Book Review: Bureaucracy

Wednesday, February 8, 2012

Bureaucracy was written in 1944 by Ludwig von Mises, recognized as a prominent figure in the Austrian school of economics. Mises wrote this book only four years after fleeing Nazi Germany and immigrating to the United States.



In this book, von Mises explains the two types of management: bureaucratic management, which is both inevitable and inherent in government agencies such as the police department; and profit management, which is suitable and efficient in private business. “The capitalist system of production is an economic democracy in which every penny gives a right to vote. The consumers are the sovereign people” In contrast, the “so-called welfare state is in fact the tyranny of the rulers.” Bureaucracy has always existed in America in the administration of customs and of the foreign service, but what characterizes our time is the “expansion of the sphere of government interference with business and with many other items of the citizenry’s affairs.” And, according to Mises, that is the problem. The government should limit its activities to their proper sphere, including the national defense-- the first duty of government-- and leave businesses and individuals to do what they do best without needless rules and regulations that turn private businesses into bureaucracies.



Bureaucracy in business, Mises explains, is highly un-desirable since “Nobody can be at the same time a correct bureaucrat and an innovator. Progress is precisely that which the rules and regulations did not foresee; it is necessarily outside the field of bureaucratic activities.”



The State is not God, Mises emphasizes, speaking against what he calls “the fashionable philosophy of Statolatry;” but it sure tries to be: “You could revolt against a Bourbon king, and the French did it. This was, of course, a struggle of man against man. But you cannot revolt against the god State and his humble handy man the bureaucrat.” This trend toward “government omnipotence” would have been impossible, Mises notes, without the indoctrination of youth and the fact that a great part of voters are on the government payroll; thus, their representatives represent them, not as taxpayers, but as recipients of government salaries, subsidies, and welfare. However, the government cannot create happiness and abundance by a magic wand. It cannot give to anyone if it doesn’t take from someone. “Taxes, inflation, and credit expansion do not add anything to the available resources; they only make some people more prosperous to the extent that they make others poorer.”



Mises contrasts the rule of consumers (capitalism) to the “benevolent rule” of government guardianship, which he likens to the benevolent rule of a cattle breeder and concludes that “You cannot make a man happier by putting him under guardianship.”

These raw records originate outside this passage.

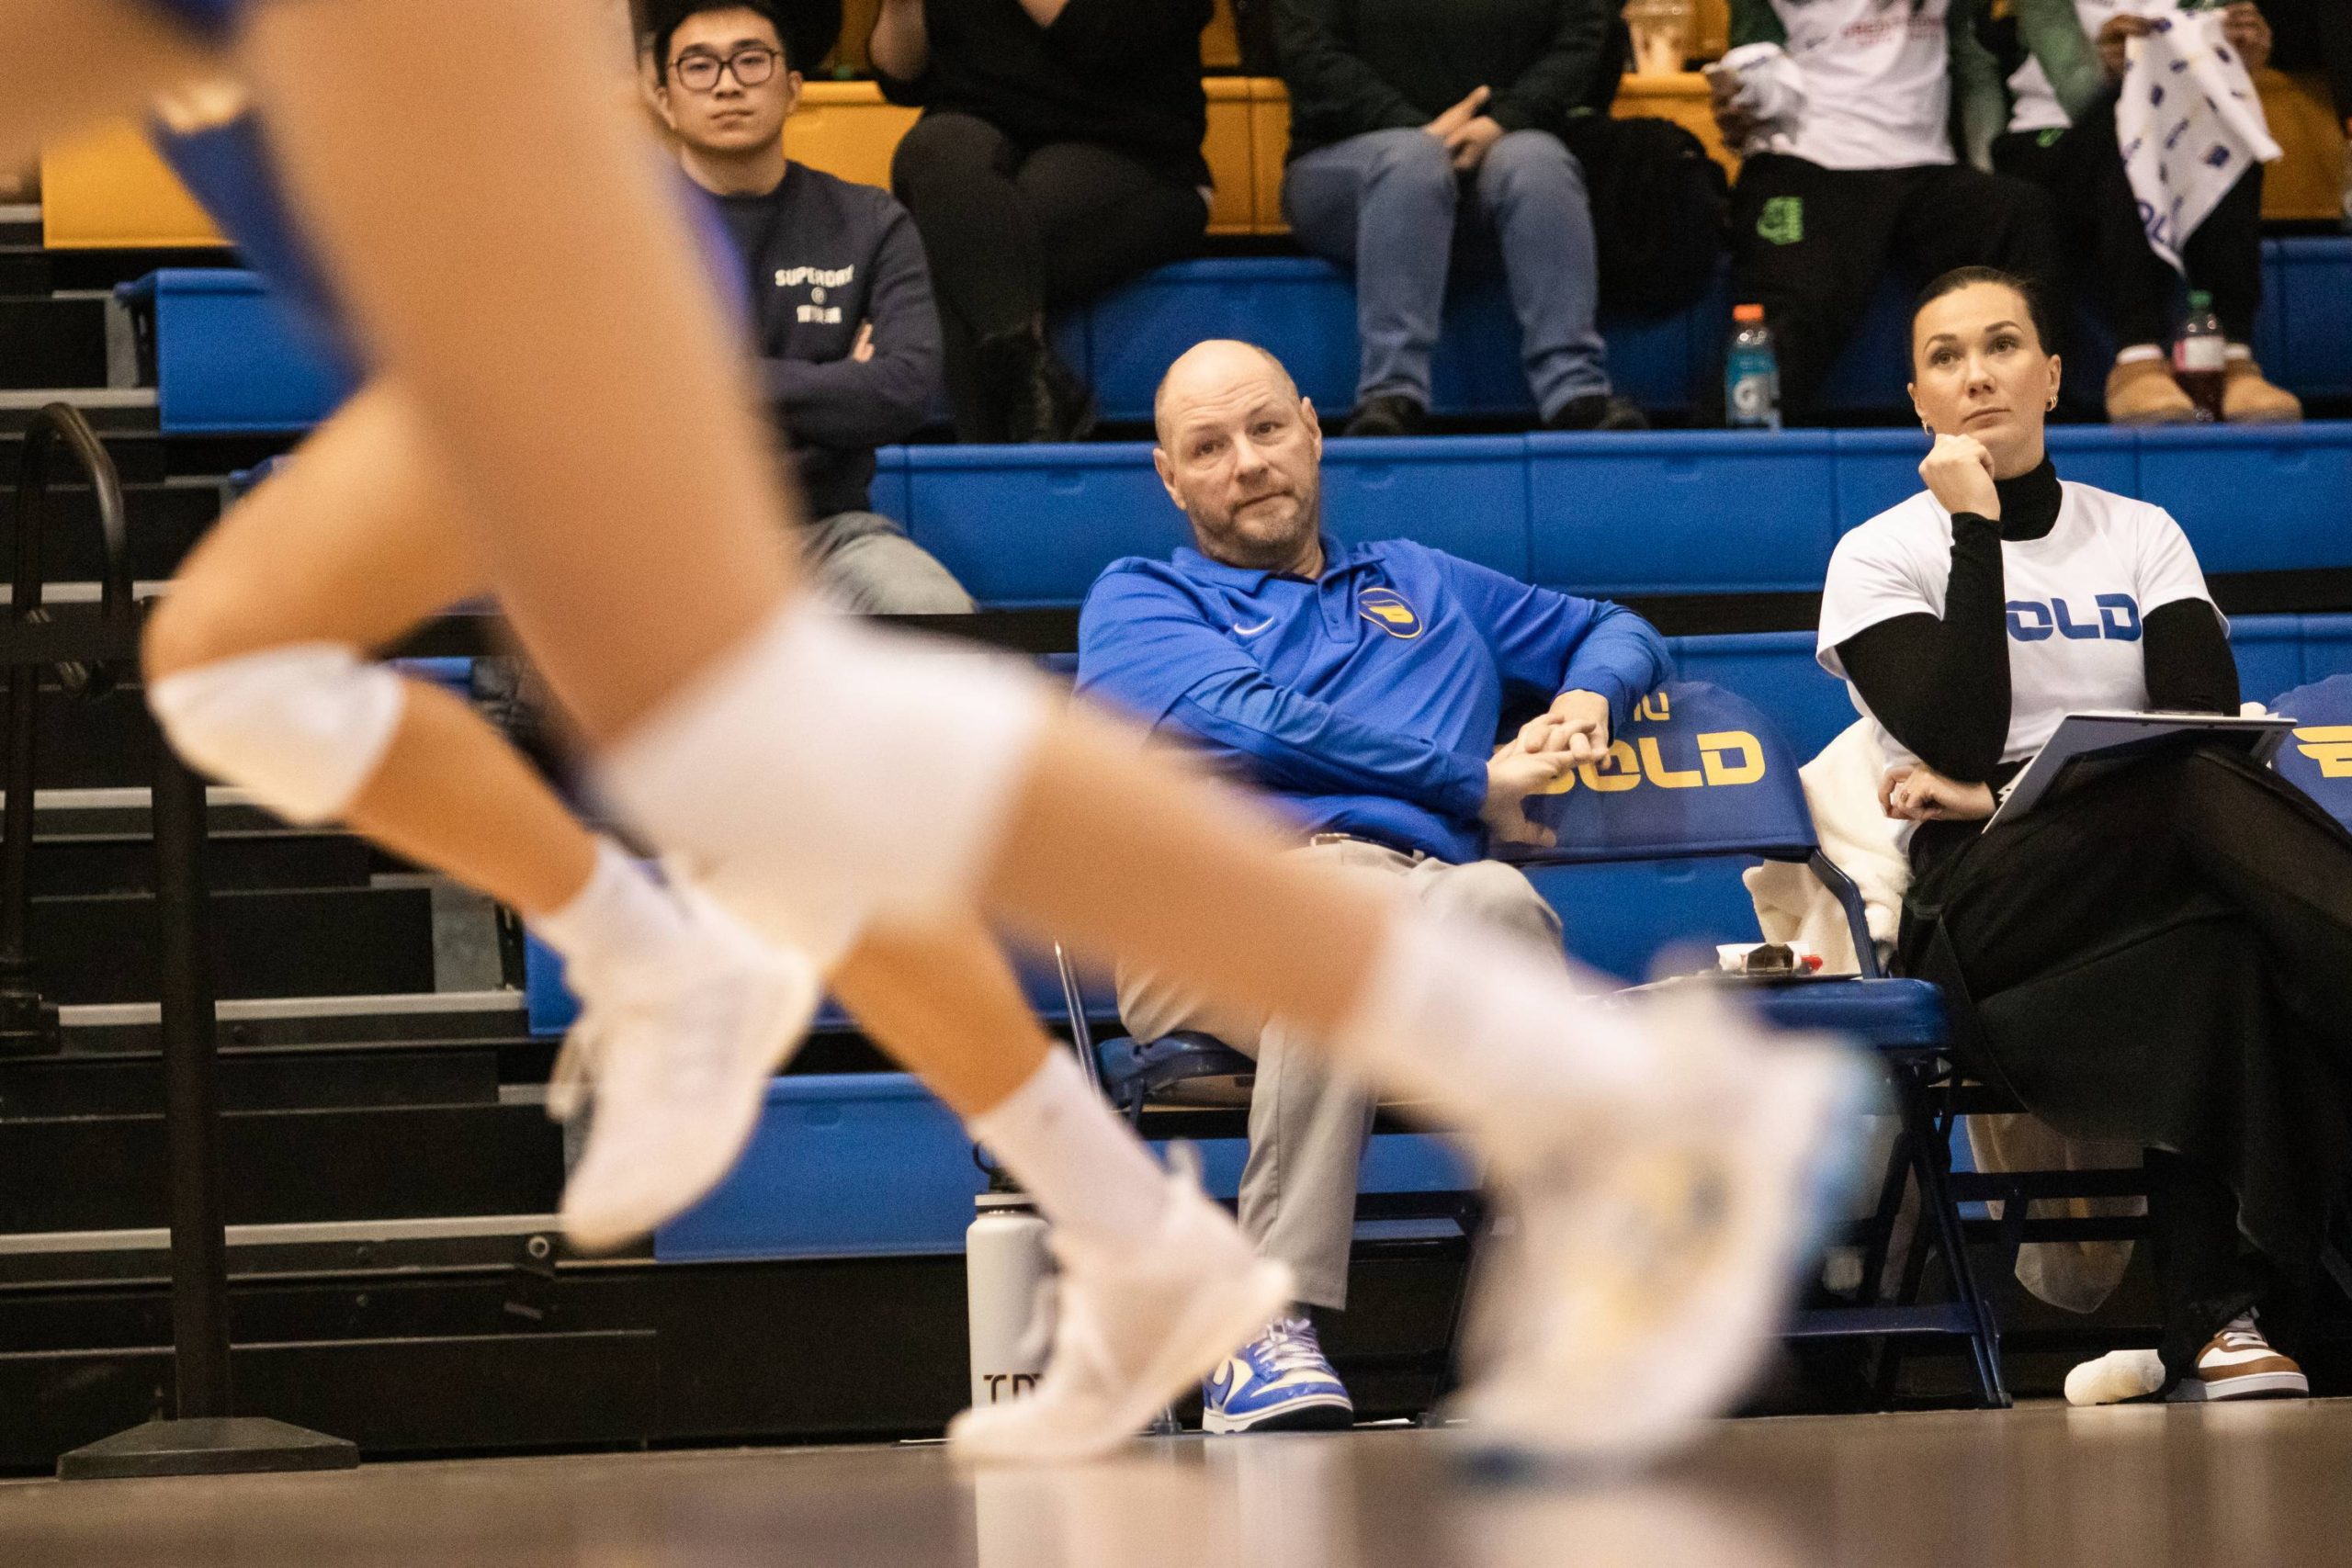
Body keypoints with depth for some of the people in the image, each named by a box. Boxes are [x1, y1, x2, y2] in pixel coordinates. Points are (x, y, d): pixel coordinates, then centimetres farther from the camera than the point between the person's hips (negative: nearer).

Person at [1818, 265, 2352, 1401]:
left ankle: (2216, 1319, -42)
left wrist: (2004, 793, -9)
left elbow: (2206, 717, 0)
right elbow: (1960, 737, -8)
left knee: (2222, 941, -39)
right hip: (1984, 910, -3)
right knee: (2208, 804, -37)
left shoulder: (2142, 538, 19)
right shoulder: (1880, 558, 11)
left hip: (2153, 886, 3)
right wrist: (1975, 530, -6)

This stultification brought on by government guardianship and a myriad of regulations is especially hard on the young. Under free-market capitalism there is every opportunity for success, and after a failure there is no reason for a “smart youngster” to despair. “Life is worth living because it is full of promise.” But under bureaucratization, the young have no illusions of their future: “[The young person] will enjoy security. But this security will be rather of the kind that the convict enjoys within the prison walls. He will never be free to make decisions and to shape his own fate. He will forever be a man taken care of by other people. He will never be a real man relying on his own strength.” The frustration young people felt was evidenced in youth movements in Germany (preceding World War I) and Italy (with the Fascist movement), but these were counterfeit rebellions, which were doomed because they were nothing but “confused expressions of uneasiness, without any clear ideas and definite plans.” The young people were “under the spell of socialist ideas” themselves and wanted first of all government jobs. When young people have nothing left to change and improve, when they are deprived of the opportunity of shaping their own fate, when their “only prospect is to start at the lowest rung of the bureaucratic ladder and to climb slowly in strict observance of the rules formulated by older superiors…this is more than a crises of the youth. It is a crises of progress and civilization. Mankind is doomed when the youths are deprived of the opportunity to remodel society according to their own fashion.”



Ludwig von Mises calls gullibility and the fading of the critical sense the most serious menace to the preservation of our civilization, and urges each citizen to educate himself in economics. Voting wisely, he says, is not a privilege, but a duty and moral responsibility. He calls for an unhampered labor market, claiming that allegedly pro-labor policies such as minimum wage laws cause chronic unemployment and that it is an “illusion to believe that government spending can create jobs for the unemployed, that is, for those who cannot get jobs on account of the labor unions’ or the government’s policies.” Mises explains, “Go right to the bottom of things is the main rule. Do not acquiesce in superficial explanations and solutions. Use your power of thinking and your critical abilities.” The opposition uses propaganda everywhere to convince the gullible, but “propaganda is always the propaganda of lies, fallacies, and superstitions. Truth does not need propaganda; it holds its own.” Democracy must be strenuously defended every day by people willing to learn enough to pass their own educated judgments on fundamental political and economic problems instead of depending on experts to do this for them.



There is no compromise: interventionism is a miry middle ground that sinks into socialism. It’s time to fight for liberty in the battlefield of public opinion.



Bureaucracy is a very interesting and educational work.